• _Task directions_
Answer these questions from the AIME problem solutions below:
(a) What length does Solution 1 find for $AE$?
(b) What value does Solution 1 obtain for $AF^2$?
(c) In Solution 2, what point is $M$?

AIME 2012 II · 第 15 题

Solution 1

Use the angle bisector theorem to find $CD=\tfrac{21}{8}$, $BD=\tfrac{35}{8}$, and use Stewart's Theorem to find $AD=\tfrac{15}{8}$. Use Power of Point $D$ to find $DE=\tfrac{49}{8}$, and so $AE=8$. Use law of cosines to find $\angle CAD = \tfrac{\pi} {3}$, hence $\angle BAD = \tfrac{\pi}{3}$ as well, and $\triangle BCE$ is equilateral, so $BC=CE=BE=7$.

In triangle $AEF$, let $X$ be the foot of the altitude from $A$; then $EF=EX+XF$, where we use signed lengths. Writing $EX=AE \cdot \cos \angle AEF$ and $XF=AF \cdot \cos \angle AFE$, we get

$$\begin{aligned}\tag{1} EF = AE \cdot \cos \angle AEF + AF \cdot \cos \angle AFE. \end{aligned}$$ Note $\angle AFE = \angle ACE$, and the Law of Cosines in $\triangle ACE$ gives $\cos \angle ACE = -\tfrac 17$. Also, $\angle AEF = \angle DEF$, and $\angle DFE = \tfrac{\pi}{2}$ ($DE$ is a diameter), so $\cos \angle AEF = \tfrac{EF}{DE} = \tfrac{8}{49}\cdot EF$.

Plugging in all our values into equation $(1)$, we get:

$$EF = \tfrac{64}{49} EF -\tfrac{1}{7} AF \quad \Longrightarrow \quad EF = \tfrac{7}{15} AF.$$ The Law of Cosines in $\triangle AEF$, with $EF=\tfrac 7{15}AF$ and $\cos\angle AFE = -\tfrac 17$ gives

$$8^2 = AF^2 + \tfrac{49}{225} AF^2 + \tfrac 2{15} AF^2 = \tfrac{225+49+30}{225}\cdot AF^2$$ Thus $AF^2 = \frac{900}{19}$. The answer is $\boxed{919}$. ~Shen Kislay Kai

Solution 2

Let $a = BC$, $b = CA$, $c = AB$ for convenience. Let $M$ be the midpoint of segment $BC$. We claim that $\angle MAD=\angle DAF$.

$\textit{Proof}$. Since $AE$ is the angle bisector, it follows that $EB = EC$ and consequently $EM\perp BC$. Therefore, $M\in \gamma$. Now let $X = FD\cap \omega$. Since $\angle EFX=90^\circ$, $EX$ is a diameter, so $X$ lies on the perpendicular bisector of $BC$; hence $E$, $M$, $X$ are collinear. From $\angle DAG = \angle DMX = 90^\circ$, quadrilateral $ADMX$ is cyclic. Therefore, $\angle MAD = \angle MXD$. But $\angle MXD$ and $\angle EAF$ are both subtended by arc $EF$ in $\omega$, so they are equal. Thus $\angle MAD=\angle DAF$, as claimed.

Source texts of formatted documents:
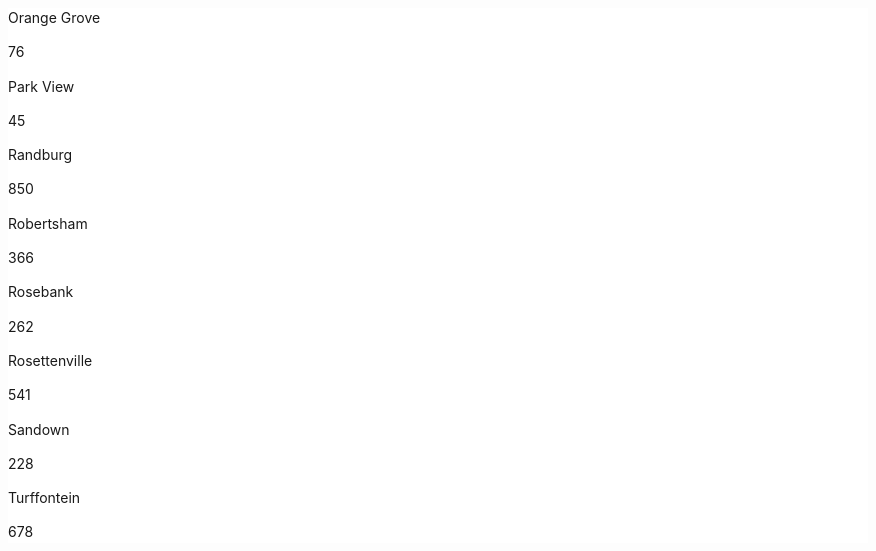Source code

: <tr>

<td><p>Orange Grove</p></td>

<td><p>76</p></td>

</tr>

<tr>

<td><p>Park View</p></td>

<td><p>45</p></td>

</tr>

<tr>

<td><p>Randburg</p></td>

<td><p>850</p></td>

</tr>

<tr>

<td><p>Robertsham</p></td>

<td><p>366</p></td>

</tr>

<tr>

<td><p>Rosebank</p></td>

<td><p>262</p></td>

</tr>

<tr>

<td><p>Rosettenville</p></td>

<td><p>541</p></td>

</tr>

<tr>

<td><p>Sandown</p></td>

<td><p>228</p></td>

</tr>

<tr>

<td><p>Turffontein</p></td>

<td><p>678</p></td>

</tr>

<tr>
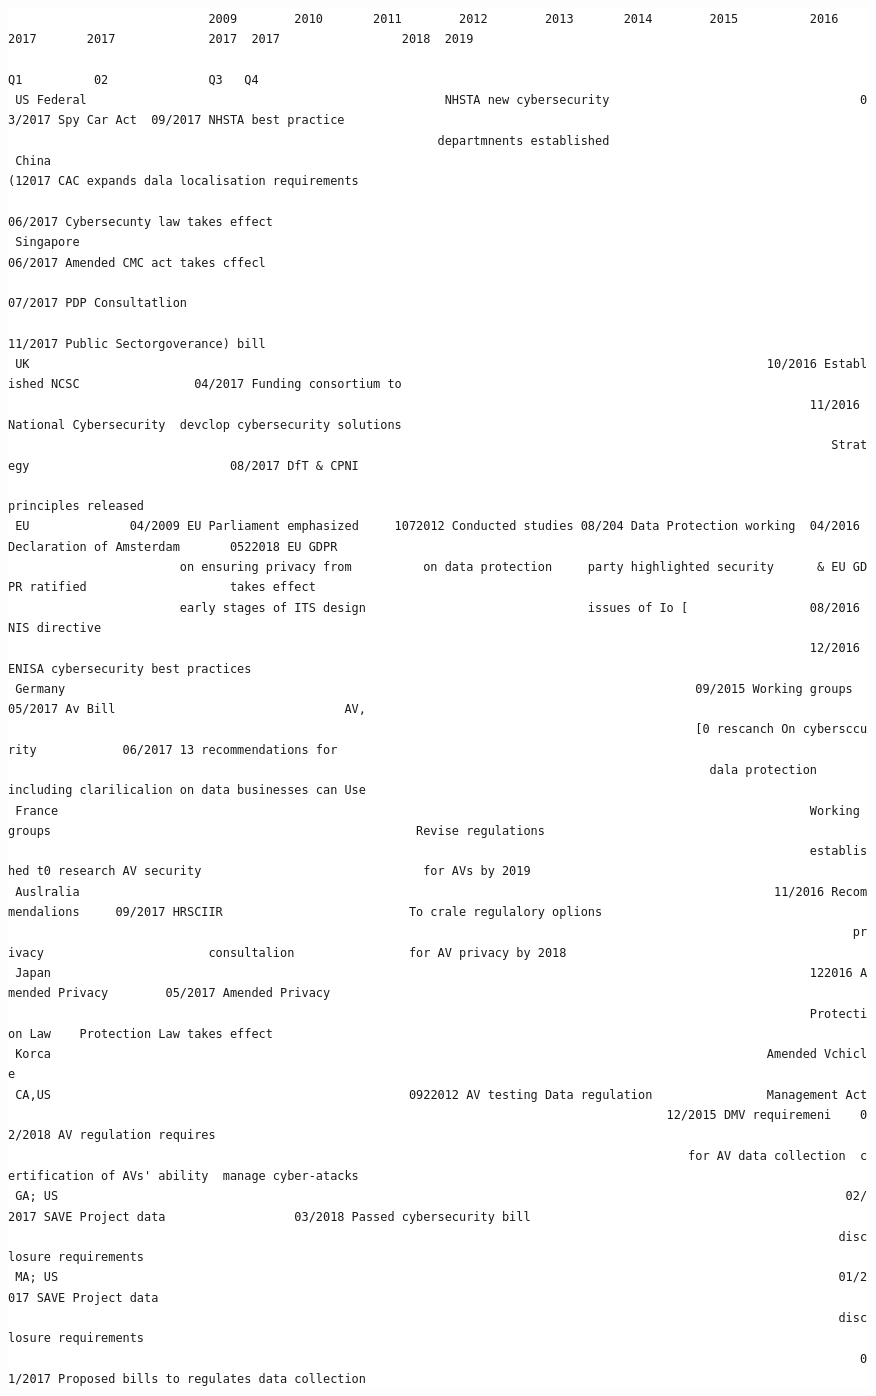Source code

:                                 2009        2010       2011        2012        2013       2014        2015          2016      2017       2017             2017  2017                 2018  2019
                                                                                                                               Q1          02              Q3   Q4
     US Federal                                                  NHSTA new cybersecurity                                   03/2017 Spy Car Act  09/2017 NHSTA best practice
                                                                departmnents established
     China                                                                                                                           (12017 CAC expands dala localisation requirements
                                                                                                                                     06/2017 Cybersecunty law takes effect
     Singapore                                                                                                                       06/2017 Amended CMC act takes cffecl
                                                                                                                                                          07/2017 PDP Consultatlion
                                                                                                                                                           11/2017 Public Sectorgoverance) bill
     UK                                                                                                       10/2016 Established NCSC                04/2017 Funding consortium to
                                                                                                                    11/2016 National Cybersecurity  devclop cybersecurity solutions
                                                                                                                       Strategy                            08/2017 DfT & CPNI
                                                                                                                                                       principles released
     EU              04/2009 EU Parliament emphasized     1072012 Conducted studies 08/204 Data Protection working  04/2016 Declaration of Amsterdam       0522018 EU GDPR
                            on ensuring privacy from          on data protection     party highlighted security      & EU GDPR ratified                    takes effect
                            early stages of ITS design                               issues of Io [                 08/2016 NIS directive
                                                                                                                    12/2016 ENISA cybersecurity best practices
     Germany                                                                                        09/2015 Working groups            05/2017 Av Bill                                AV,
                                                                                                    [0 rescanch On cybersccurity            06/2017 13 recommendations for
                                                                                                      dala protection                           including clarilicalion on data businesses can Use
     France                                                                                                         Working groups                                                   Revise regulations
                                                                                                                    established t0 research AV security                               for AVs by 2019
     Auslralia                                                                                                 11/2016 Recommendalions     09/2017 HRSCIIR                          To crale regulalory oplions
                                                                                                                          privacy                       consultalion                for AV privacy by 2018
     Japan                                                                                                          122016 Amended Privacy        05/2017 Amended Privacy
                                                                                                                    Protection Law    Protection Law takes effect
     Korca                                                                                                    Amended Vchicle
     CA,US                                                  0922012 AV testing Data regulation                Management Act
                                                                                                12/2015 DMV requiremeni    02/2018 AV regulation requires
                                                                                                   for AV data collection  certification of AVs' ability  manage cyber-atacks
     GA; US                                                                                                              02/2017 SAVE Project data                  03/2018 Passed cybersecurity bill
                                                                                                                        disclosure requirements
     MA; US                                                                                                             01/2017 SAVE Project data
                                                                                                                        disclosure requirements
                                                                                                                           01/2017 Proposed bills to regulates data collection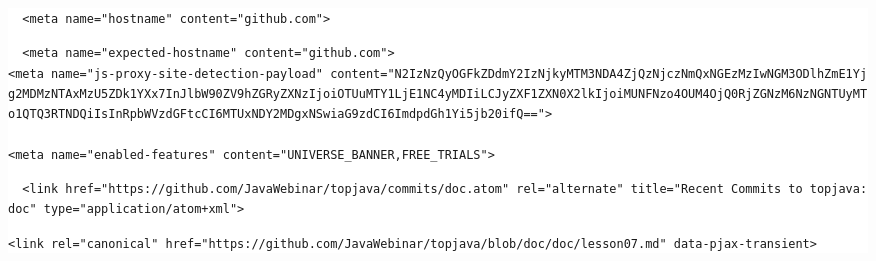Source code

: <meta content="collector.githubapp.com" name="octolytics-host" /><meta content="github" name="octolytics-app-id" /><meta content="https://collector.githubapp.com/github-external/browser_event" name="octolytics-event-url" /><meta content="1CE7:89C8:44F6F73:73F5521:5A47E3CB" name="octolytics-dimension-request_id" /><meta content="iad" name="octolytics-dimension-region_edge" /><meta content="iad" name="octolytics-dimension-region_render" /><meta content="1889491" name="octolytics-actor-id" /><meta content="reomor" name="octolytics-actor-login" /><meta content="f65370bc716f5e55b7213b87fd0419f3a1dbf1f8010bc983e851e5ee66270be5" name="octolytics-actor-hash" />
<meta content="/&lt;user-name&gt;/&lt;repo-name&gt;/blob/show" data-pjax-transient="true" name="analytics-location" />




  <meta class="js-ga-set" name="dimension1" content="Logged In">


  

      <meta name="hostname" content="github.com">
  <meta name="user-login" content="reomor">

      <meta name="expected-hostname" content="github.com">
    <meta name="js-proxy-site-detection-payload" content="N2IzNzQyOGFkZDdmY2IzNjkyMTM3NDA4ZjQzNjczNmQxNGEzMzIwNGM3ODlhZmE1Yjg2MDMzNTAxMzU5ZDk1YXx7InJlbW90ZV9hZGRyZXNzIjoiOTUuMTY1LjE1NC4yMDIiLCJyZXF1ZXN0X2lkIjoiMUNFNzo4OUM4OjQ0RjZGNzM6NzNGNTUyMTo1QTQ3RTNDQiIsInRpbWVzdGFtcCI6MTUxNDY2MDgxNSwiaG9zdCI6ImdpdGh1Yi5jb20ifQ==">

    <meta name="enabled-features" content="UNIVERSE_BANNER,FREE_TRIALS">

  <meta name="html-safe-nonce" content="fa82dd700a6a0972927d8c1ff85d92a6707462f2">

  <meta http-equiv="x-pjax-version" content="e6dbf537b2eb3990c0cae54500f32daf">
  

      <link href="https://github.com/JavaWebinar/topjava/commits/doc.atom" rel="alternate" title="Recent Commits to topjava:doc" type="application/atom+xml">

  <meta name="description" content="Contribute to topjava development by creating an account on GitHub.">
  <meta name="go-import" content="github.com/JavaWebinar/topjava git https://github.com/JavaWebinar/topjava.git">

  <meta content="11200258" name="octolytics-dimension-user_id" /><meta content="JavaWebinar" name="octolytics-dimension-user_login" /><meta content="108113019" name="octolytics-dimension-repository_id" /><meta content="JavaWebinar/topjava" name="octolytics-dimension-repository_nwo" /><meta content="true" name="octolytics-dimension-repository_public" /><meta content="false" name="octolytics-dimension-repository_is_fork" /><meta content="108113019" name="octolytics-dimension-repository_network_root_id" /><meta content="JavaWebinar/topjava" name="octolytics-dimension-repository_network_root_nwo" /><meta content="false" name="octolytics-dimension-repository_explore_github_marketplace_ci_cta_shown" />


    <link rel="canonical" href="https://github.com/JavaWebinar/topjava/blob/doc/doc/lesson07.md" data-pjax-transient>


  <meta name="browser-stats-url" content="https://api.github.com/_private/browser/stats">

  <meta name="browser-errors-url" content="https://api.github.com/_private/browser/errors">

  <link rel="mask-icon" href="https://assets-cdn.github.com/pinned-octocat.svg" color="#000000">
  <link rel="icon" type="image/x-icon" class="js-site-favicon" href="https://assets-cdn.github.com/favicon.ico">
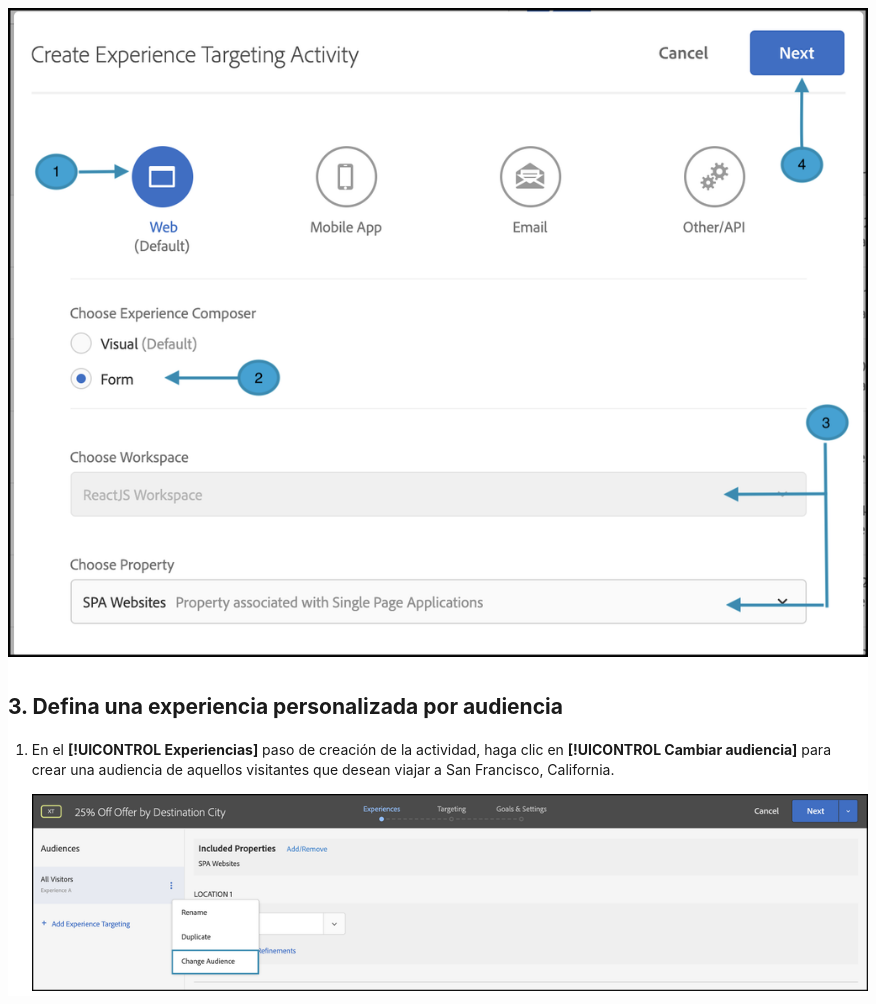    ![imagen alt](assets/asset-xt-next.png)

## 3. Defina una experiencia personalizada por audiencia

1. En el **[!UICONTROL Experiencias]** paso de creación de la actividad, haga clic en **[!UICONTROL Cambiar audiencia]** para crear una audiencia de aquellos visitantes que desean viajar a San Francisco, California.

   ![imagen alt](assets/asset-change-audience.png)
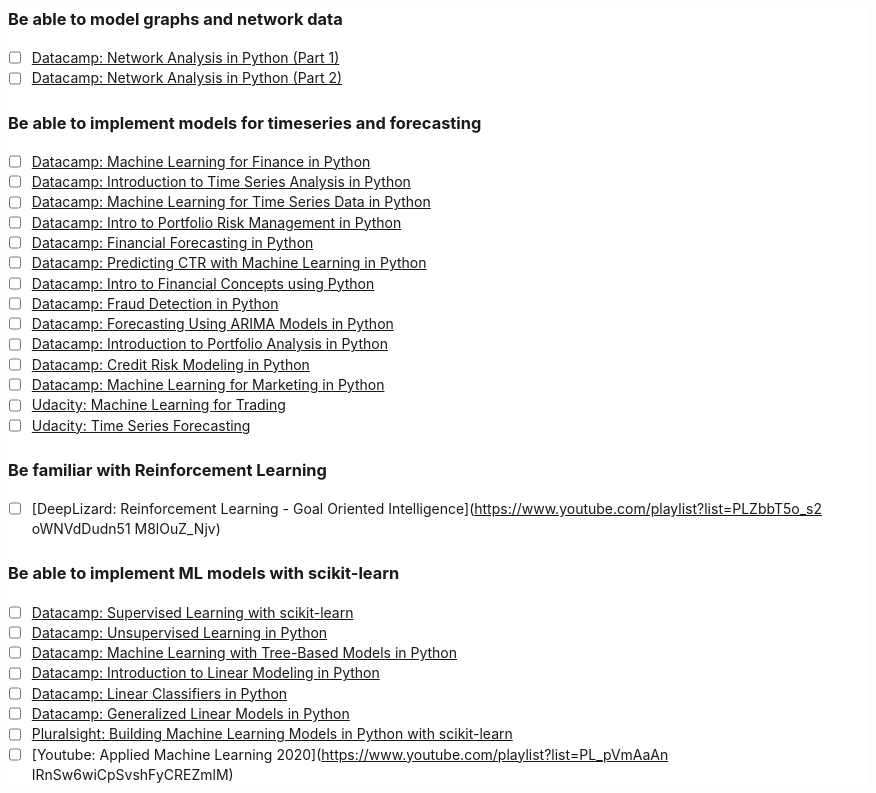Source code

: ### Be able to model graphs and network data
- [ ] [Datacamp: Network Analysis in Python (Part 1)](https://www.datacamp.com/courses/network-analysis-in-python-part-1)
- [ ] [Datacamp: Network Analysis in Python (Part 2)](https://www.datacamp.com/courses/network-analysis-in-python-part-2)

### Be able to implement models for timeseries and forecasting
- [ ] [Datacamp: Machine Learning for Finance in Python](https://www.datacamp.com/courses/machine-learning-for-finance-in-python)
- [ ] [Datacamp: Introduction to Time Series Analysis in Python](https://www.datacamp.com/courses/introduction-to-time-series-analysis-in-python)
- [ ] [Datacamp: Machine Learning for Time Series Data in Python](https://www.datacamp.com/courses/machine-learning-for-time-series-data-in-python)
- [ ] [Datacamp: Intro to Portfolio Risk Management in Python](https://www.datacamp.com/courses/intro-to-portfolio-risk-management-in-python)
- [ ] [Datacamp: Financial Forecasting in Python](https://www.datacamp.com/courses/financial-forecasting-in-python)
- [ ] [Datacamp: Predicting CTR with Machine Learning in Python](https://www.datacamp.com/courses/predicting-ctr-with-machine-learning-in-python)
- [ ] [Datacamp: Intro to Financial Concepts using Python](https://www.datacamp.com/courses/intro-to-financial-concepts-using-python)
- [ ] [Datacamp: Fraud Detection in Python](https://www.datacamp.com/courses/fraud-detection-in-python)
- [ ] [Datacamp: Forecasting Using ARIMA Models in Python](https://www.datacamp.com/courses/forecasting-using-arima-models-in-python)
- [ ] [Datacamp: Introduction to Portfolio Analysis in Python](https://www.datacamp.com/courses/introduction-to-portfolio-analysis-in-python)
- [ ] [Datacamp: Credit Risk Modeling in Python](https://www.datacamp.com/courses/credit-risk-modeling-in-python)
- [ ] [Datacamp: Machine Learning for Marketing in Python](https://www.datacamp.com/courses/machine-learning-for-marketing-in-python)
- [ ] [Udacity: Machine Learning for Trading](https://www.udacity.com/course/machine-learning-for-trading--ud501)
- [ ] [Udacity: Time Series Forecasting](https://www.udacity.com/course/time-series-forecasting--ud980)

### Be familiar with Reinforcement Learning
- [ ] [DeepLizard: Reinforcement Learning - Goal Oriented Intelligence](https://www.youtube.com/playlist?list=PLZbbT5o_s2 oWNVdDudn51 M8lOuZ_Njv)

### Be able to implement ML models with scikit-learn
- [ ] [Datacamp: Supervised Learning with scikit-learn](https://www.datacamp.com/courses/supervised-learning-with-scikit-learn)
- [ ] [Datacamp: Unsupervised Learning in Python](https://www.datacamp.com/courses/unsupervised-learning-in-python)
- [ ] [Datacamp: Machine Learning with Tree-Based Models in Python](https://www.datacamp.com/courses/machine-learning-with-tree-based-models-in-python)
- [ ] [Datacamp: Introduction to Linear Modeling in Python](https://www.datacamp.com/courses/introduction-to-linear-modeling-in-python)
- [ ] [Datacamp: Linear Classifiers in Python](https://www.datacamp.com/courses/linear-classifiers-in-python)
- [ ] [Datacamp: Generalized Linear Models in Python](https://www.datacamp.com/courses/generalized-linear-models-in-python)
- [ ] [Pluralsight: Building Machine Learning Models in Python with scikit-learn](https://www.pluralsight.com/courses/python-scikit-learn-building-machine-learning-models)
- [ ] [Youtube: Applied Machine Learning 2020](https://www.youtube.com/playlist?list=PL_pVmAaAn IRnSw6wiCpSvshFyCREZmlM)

• _Task answer_
(a) $AE = 8$
(b) $AF^2 = \frac{900}{19}$
(c) $M$ is the midpoint of segment $BC$.